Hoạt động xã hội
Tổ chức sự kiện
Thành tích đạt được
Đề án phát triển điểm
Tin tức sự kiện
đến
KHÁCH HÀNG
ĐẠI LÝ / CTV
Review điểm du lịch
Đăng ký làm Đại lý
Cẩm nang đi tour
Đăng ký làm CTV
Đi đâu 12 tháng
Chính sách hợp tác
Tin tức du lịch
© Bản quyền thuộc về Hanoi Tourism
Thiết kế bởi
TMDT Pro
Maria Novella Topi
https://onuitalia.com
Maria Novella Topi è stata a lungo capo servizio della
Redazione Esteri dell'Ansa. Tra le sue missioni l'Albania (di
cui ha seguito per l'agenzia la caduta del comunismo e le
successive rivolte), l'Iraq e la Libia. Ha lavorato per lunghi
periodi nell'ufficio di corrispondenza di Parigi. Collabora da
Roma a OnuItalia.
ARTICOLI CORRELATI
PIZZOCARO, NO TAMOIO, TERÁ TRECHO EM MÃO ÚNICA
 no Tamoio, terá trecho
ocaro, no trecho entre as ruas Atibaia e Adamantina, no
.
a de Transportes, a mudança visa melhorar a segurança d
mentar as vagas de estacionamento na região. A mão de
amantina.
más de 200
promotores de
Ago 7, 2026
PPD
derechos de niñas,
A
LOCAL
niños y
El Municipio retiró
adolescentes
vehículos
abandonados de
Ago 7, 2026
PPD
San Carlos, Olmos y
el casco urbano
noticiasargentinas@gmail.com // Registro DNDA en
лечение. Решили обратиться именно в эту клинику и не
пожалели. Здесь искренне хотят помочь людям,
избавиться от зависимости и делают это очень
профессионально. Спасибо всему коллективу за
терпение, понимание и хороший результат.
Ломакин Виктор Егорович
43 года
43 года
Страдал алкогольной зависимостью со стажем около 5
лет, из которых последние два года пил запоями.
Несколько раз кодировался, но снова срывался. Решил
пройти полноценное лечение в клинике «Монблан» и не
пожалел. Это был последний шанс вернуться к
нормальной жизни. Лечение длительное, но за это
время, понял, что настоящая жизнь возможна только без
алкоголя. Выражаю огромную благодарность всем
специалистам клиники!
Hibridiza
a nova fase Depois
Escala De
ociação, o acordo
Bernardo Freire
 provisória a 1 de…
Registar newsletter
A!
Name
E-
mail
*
══════
● **Description of the task**
Check every line of the entries above, and copy those that carry the string "điểm".

● **Output of the exercise**
Đề án phát triển điểm
Review điểm du lịch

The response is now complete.